Fri, 28 Dec 2007 08:56:22 +0000
The pre-Christmas week saw a gathering in Vegas for the annual TIBCO Sales Meeting [*1]. There were presentations from CIOs and Senior Execs from major customers (from a variety of industries) who repeated buzzwords like “real time decisioning”, “business rules”, “complex rule processing” and of course “event processing”.
This is interesting because the previous week we presented to the late-Fall OMG Technical Meeting (at a somewhat less fanciful location) on the need to model “business decisions” as part of the business modeling stack. Larry Goldberg explained how KPI Inc were successfully modeling business decisions rather than policy rules (per OMG SBVR) or production rules (per most BRMSs and OMG PRR) [*2], and was followed by James Taylor of Enterprise Decisioning fame [*3] on why a focus on “decisions” was good both for process automation and also process discovery (i.e. via predictive analytics). Real-time decisions and the Event Decision Architecture are concepts very relevant to CEP - hence TIBCO’s interest in the subject [*4].
And what about the Knights that Say Ni? Suffice to say, even for Vegas-haters, there is but one show you must see - no decision required…
 Thanks to the attendees of the TIBCO BusinessEvents training sessions: these turned into more of an education for the trainer than possibly the other way round! I learned some great snippets like new CEP use cases and application areas, competitive performance advantages, and roadmap feedback.
 Nomenclature: note the deliberate avoidance of the overloaded term “business rule”. IT implementors extract from “source rules” (business rules documenting the business) the “operational business rules” that make actions (such as updating values in some process).
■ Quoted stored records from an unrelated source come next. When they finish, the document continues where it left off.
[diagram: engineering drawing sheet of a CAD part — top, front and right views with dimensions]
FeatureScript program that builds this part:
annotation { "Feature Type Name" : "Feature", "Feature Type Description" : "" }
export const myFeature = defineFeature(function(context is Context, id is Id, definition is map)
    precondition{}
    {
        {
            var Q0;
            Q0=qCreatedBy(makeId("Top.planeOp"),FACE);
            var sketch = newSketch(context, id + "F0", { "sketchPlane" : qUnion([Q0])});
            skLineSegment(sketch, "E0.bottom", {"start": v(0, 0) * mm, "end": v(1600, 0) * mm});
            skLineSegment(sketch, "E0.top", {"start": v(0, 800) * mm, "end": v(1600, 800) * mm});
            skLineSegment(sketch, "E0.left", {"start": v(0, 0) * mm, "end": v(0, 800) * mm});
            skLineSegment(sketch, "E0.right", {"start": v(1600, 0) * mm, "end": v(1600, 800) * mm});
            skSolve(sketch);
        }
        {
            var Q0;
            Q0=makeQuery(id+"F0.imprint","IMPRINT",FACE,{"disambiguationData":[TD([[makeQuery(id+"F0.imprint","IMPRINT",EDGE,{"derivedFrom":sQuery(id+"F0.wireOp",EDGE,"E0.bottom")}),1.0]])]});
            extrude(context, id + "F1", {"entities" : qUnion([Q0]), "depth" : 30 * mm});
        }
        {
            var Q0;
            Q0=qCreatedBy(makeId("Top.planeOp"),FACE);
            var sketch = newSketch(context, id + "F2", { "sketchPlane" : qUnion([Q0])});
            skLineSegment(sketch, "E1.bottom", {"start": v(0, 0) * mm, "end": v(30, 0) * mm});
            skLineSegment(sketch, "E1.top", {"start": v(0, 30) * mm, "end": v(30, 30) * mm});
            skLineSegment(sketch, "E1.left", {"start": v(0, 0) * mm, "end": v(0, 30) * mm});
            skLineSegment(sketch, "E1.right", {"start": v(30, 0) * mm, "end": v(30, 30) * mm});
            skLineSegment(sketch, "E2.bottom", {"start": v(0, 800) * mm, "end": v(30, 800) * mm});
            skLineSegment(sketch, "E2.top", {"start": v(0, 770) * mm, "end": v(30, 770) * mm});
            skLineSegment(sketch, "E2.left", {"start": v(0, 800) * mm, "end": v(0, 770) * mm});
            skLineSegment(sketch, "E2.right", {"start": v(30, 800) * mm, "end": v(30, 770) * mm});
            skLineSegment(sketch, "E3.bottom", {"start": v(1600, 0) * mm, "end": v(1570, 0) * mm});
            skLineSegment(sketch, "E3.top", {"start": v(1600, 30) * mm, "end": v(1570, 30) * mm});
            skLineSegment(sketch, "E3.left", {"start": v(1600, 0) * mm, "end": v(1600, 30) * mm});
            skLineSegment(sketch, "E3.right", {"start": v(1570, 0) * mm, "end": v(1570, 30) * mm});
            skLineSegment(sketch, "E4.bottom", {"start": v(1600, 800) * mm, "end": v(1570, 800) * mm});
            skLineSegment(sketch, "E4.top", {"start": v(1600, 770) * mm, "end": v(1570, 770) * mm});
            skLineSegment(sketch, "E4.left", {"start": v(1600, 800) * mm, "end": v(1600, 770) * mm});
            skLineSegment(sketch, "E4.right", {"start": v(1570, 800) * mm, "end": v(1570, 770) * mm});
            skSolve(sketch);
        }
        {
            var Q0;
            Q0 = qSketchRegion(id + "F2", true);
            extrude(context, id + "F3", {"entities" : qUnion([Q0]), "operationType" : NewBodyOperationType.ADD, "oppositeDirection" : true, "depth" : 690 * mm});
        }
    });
Many operational rules may be needed to make a business decision. For now, “business decision” has no standardized definition.
 Disclaimer: I am an ex-colleague of James, and once upon a time worked with KPI on ye olde RUP PlugIn for Business Rules. I am also not a fan of Americanisms like “decisioning” - what’s wrong with “decision making”???
 TIBCO’s rule-driven CEP technology uses production rules and state models to correlate complex events and make decisions. Simple, really.